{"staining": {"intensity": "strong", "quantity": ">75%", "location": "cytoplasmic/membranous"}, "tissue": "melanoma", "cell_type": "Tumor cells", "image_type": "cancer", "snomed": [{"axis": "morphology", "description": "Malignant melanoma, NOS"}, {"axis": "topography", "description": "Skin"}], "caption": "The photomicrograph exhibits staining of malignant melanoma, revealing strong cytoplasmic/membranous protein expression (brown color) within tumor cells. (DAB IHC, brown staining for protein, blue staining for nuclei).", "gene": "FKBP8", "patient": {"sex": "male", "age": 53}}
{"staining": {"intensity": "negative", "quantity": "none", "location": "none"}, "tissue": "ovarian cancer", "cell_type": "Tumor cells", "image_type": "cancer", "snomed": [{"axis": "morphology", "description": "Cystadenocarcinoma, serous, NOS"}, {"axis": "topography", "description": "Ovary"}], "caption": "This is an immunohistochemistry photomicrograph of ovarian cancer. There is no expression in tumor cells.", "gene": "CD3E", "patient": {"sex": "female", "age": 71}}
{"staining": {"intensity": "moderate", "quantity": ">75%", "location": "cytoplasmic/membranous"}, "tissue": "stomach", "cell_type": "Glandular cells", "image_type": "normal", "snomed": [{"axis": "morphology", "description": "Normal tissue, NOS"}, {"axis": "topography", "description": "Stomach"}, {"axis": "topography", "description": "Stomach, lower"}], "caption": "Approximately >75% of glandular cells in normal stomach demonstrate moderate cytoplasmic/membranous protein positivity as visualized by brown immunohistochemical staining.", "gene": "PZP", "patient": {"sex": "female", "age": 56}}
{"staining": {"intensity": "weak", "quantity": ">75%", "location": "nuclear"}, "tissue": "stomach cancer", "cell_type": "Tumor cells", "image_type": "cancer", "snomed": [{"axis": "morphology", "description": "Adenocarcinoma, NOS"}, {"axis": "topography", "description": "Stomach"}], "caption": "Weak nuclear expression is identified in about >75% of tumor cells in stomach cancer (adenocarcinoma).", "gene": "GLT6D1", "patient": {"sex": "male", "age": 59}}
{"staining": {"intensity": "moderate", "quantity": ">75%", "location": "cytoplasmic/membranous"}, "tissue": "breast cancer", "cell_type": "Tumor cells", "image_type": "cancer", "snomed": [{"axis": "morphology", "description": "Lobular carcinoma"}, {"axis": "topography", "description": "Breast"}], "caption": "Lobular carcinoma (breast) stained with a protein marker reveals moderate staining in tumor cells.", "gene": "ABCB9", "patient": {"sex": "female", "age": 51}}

.....

*Your assignment*. Once you have read the records above, output each of them verbatim.

*Written solution*.
{"staining": {"intensity": "strong", "quantity": ">75%", "location": "cytoplasmic/membranous"}, "tissue": "melanoma", "cell_type": "Tumor cells", "image_type": "cancer", "snomed": [{"axis": "morphology", "description": "Malignant melanoma, NOS"}, {"axis": "topography", "description": "Skin"}], "caption": "The photomicrograph exhibits staining of malignant melanoma, revealing strong cytoplasmic/membranous protein expression (brown color) within tumor cells. (DAB IHC, brown staining for protein, blue staining for nuclei).", "gene": "FKBP8", "patient": {"sex": "male", "age": 53}}
{"staining": {"intensity": "negative", "quantity": "none", "location": "none"}, "tissue": "ovarian cancer", "cell_type": "Tumor cells", "image_type": "cancer", "snomed": [{"axis": "morphology", "description": "Cystadenocarcinoma, serous, NOS"}, {"axis": "topography", "description": "Ovary"}], "caption": "This is an immunohistochemistry photomicrograph of ovarian cancer. There is no expression in tumor cells.", "gene": "CD3E", "patient": {"sex": "female", "age": 71}}
{"staining": {"intensity": "moderate", "quantity": ">75%", "location": "cytoplasmic/membranous"}, "tissue": "stomach", "cell_type": "Glandular cells", "image_type": "normal", "snomed": [{"axis": "morphology", "description": "Normal tissue, NOS"}, {"axis": "topography", "description": "Stomach"}, {"axis": "topography", "description": "Stomach, lower"}], "caption": "Approximately >75% of glandular cells in normal stomach demonstrate moderate cytoplasmic/membranous protein positivity as visualized by brown immunohistochemical staining.", "gene": "PZP", "patient": {"sex": "female", "age": 56}}
{"staining": {"intensity": "weak", "quantity": ">75%", "location": "nuclear"}, "tissue": "stomach cancer", "cell_type": "Tumor cells", "image_type": "cancer", "snomed": [{"axis": "morphology", "description": "Adenocarcinoma, NOS"}, {"axis": "topography", "description": "Stomach"}], "caption": "Weak nuclear expression is identified in about >75% of tumor cells in stomach cancer (adenocarcinoma).", "gene": "GLT6D1", "patient": {"sex": "male", "age": 59}}
{"staining": {"intensity": "moderate", "quantity": ">75%", "location": "cytoplasmic/membranous"}, "tissue": "breast cancer", "cell_type": "Tumor cells", "image_type": "cancer", "snomed": [{"axis": "morphology", "description": "Lobular carcinoma"}, {"axis": "topography", "description": "Breast"}], "caption": "Lobular carcinoma (breast) stained with a protein marker reveals moderate staining in tumor cells.", "gene": "ABCB9", "patient": {"sex": "female", "age": 51}}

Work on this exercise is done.